The account is popular and therefore has enough data to explore and attempt learning from.

### Input
Data used in this project came from a number of different sources:
- First file was **downloaded manually** from link provided, as per instructions  
`twitter-archive-enhanced.csv`
- Second file was **downloaded programatically**  
`image-predictions.tsv`
- Third file was created with data downloaded directly from **Twitter API**  
`tweet_json.txt`
- Supporting file was created, listing tweets that couldn't be accessed (ie. were deleted)
`tweets_not_found.txt`

Data in the files can be **joined on** `tweet_id`, which is present in each of them and doesn't pose quality issues.  
For the purpose of wrangling and later analysis, the files were read into pandas **data frames**.

### Cleaning
A few **tidiness** issues and a number of **quality** issues were found during the visual and programmatic **assessment**.  
They were later dealt with in **cleaning** phase.  
The work here can be **summarised** as below.

#### Tidiness
1. Dog **stages** were melted from four variable columns into one.
2. Data from various sources was grouped into **separate sets** and eventually separate tables in SQLite database:  
`tweets` for tweet data (excuding likes and retweets),  
`dogs` for dog data (including tweet likes and retweets for ease of analysis),  
`dog_stages` for mapping dog stage strings to integers,  
`image_preds` for image predictions data.

#### Quality
1. Tweet data with no corresponding image prediction data was removed, as per project demand.
2. Retweets duplicating original tweets in the dataset were removed.
3. Duplicated image data was removed.
4. Less than 0.5% of remaining records had missing likes and retweets.  
For the purpose of analysis only they were filled with means.
5. ID columns with float values were converted to integers.
6. Timestamp columns were converted to datetime.
7. Dog stage column was converted to category first, and later made into separate table mapping strings to integers.
8. Dog names and stages were cleaned and additional data was extracted from tweets' text field.
9. Rating numerators and denominators were reviewed and cleaned.
10. Additional column for normalized rating to support analysis was created.
11. Column containing irrelevant, repeated url removed.
12. Made all string columns into lower case.  

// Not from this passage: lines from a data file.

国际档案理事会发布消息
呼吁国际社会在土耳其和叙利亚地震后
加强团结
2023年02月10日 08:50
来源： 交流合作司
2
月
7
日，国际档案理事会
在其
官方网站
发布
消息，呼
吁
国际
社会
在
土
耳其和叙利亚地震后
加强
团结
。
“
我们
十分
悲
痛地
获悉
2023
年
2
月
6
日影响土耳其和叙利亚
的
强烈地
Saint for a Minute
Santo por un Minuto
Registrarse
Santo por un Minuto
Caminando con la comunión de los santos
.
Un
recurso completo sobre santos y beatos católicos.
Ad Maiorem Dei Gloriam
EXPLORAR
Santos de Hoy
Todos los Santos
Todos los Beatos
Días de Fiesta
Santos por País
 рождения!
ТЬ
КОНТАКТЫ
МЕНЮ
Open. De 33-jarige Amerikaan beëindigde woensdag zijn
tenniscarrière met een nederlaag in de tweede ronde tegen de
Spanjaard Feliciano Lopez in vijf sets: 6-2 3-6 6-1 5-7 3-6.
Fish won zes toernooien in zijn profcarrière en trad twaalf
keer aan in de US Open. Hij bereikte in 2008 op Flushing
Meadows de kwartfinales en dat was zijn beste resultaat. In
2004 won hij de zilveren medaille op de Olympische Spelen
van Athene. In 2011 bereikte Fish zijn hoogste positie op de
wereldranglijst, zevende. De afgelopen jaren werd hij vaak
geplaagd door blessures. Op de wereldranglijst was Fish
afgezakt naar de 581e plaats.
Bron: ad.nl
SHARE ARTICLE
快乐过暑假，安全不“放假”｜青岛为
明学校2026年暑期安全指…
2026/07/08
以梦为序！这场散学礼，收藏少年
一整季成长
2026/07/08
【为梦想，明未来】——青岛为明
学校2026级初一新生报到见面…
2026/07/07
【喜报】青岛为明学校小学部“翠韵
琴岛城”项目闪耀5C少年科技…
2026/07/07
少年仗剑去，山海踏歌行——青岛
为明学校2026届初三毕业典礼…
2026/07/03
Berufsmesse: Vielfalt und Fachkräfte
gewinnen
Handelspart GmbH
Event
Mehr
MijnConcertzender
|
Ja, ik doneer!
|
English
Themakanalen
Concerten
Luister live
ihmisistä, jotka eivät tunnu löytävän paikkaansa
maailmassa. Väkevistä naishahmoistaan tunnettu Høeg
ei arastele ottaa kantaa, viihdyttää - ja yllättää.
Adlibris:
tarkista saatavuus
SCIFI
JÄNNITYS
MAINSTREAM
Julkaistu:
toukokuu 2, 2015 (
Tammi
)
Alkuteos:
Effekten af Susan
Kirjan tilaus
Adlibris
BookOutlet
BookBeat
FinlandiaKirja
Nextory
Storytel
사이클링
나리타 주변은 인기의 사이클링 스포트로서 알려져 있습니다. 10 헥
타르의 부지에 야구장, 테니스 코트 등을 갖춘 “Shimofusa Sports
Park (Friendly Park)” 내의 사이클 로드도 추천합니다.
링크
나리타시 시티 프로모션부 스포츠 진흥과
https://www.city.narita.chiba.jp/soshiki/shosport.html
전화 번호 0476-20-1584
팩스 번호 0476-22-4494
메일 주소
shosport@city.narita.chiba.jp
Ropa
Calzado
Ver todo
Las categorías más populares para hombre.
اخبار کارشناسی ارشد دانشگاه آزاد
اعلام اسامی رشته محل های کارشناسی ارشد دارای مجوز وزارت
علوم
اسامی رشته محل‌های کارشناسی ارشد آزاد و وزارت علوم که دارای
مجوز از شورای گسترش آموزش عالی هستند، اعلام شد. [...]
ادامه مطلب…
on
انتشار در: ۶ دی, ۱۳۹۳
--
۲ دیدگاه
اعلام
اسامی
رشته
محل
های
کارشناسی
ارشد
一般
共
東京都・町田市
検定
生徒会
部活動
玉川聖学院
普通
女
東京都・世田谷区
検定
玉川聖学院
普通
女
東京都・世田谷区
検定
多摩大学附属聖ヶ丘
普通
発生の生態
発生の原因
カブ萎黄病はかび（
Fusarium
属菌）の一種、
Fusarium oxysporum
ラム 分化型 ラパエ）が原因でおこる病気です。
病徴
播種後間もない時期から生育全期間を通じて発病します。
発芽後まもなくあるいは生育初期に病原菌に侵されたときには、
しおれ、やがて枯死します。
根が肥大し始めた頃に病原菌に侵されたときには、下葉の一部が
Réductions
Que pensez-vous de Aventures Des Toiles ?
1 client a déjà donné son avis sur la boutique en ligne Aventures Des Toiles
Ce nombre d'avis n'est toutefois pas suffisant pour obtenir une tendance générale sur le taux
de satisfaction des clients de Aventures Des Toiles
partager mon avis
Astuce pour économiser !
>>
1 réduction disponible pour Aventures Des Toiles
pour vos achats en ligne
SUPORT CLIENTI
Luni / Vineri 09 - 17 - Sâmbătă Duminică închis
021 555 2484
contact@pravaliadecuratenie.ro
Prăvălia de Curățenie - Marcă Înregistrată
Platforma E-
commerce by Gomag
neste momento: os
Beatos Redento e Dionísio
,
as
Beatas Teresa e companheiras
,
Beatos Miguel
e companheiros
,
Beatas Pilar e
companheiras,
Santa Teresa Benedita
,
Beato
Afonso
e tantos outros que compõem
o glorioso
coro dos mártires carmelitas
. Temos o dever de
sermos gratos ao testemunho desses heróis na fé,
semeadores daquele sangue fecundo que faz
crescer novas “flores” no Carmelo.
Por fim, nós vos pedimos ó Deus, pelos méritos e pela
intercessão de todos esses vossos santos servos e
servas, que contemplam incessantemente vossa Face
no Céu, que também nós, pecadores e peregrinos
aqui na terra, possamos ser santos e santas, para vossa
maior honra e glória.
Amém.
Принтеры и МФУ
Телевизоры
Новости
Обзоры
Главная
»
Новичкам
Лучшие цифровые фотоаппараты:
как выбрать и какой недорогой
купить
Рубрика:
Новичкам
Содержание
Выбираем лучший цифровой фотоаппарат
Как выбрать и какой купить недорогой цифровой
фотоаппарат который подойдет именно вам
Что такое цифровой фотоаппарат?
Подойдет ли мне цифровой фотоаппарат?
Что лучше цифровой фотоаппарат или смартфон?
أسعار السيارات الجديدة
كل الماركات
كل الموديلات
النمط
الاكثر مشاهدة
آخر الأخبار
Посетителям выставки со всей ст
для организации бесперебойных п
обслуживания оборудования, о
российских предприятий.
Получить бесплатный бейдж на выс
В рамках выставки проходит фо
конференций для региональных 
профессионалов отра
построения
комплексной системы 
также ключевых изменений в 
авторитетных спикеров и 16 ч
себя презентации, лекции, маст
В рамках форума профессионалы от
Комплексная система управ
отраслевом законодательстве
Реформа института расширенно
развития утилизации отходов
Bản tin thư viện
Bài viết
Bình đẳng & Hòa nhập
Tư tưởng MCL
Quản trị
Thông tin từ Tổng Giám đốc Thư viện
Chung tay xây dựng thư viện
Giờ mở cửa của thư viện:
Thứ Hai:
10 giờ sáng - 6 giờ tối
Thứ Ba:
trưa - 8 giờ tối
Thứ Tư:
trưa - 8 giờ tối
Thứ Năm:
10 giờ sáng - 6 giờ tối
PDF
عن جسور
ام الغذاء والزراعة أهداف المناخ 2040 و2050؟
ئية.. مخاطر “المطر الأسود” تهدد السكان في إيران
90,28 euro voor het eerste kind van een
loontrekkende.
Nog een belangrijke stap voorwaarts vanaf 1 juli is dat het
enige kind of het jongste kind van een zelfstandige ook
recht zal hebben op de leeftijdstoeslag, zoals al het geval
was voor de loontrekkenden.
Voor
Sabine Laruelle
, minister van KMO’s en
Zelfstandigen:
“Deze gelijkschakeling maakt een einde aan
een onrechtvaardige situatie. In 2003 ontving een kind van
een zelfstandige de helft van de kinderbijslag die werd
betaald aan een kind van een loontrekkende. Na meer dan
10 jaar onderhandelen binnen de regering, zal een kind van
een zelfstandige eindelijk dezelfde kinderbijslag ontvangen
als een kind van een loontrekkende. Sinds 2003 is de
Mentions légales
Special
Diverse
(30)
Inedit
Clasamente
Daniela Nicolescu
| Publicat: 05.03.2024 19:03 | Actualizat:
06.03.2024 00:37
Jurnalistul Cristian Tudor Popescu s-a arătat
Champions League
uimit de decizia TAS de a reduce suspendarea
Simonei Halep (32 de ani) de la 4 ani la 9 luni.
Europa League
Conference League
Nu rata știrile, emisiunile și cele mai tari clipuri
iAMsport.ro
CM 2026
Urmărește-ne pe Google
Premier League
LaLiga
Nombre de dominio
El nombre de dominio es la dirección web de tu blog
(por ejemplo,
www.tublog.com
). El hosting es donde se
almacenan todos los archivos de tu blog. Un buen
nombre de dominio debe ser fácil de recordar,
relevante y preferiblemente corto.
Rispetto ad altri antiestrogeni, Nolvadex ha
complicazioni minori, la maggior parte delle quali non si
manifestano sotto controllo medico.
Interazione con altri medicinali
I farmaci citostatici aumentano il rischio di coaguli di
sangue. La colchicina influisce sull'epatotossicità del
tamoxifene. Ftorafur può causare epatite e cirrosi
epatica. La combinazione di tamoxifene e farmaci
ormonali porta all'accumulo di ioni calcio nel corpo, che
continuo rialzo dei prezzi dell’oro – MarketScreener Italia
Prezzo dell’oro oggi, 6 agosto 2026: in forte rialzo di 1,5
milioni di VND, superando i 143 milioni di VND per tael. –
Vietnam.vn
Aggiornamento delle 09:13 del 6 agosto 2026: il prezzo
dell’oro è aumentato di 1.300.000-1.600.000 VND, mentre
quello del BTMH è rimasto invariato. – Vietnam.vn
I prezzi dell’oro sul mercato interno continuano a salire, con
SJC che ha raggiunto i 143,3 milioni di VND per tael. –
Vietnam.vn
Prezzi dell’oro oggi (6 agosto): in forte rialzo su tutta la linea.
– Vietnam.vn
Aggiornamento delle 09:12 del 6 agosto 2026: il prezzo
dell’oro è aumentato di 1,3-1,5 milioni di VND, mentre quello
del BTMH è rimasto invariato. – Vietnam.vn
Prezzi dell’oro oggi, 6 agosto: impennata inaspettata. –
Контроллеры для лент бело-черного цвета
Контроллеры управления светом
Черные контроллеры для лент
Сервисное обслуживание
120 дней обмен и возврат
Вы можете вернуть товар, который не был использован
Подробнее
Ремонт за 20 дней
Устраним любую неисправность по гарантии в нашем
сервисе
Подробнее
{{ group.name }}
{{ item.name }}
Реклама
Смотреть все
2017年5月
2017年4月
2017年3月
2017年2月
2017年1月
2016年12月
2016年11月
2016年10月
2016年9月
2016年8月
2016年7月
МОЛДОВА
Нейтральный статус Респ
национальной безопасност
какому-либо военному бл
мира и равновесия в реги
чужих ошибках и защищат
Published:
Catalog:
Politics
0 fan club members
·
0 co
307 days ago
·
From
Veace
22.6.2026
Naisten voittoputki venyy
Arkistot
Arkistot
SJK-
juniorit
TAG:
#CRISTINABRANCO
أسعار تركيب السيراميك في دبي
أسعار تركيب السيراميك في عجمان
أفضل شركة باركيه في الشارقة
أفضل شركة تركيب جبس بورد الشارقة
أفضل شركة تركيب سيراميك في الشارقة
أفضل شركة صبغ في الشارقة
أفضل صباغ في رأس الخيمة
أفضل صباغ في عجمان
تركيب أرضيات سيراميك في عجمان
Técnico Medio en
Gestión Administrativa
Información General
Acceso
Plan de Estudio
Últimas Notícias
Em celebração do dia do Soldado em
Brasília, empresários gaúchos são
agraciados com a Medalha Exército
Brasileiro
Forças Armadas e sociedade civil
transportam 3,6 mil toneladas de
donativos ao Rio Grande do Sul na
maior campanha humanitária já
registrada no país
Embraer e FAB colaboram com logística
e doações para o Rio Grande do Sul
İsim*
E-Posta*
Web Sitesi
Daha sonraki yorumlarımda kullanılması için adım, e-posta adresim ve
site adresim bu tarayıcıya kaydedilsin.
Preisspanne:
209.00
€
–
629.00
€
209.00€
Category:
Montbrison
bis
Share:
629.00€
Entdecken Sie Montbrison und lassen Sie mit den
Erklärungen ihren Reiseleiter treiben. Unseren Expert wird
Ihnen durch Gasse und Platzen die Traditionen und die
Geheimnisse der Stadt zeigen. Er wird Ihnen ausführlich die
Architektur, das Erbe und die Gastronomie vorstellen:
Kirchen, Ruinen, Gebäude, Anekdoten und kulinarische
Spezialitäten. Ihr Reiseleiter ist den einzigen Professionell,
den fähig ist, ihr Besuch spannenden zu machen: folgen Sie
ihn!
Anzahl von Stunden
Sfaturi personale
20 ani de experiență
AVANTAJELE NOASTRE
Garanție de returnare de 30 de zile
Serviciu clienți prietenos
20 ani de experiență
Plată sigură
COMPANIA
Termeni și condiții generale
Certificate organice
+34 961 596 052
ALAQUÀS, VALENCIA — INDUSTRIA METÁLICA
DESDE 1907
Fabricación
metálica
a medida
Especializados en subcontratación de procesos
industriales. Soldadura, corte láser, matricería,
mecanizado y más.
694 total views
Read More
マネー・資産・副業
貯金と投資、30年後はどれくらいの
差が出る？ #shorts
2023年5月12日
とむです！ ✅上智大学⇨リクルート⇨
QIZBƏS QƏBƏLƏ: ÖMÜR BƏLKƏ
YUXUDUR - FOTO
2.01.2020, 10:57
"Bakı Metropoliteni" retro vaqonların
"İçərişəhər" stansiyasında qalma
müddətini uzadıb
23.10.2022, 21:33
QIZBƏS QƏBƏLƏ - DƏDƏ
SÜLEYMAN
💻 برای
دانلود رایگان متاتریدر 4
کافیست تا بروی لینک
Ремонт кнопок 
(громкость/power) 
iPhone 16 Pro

As a result of quality fixing, in the final data set used for analysis only 2 columns had null values: `stage` and `name`.  
In most cases the reason is that they are not to be found in those tweets' text at all.

### Output
In the end of wrangling, the resulting data was written to **csv files**:
- `twitter_archive_master.csv` - Tweet data
- `dogs_master.csv` - Dawgz data
- `image_pred_master.csv` - Image predictions data  
  
as well as into an **SQLite database**, in tables listed in Cleaning / Tidiness section above.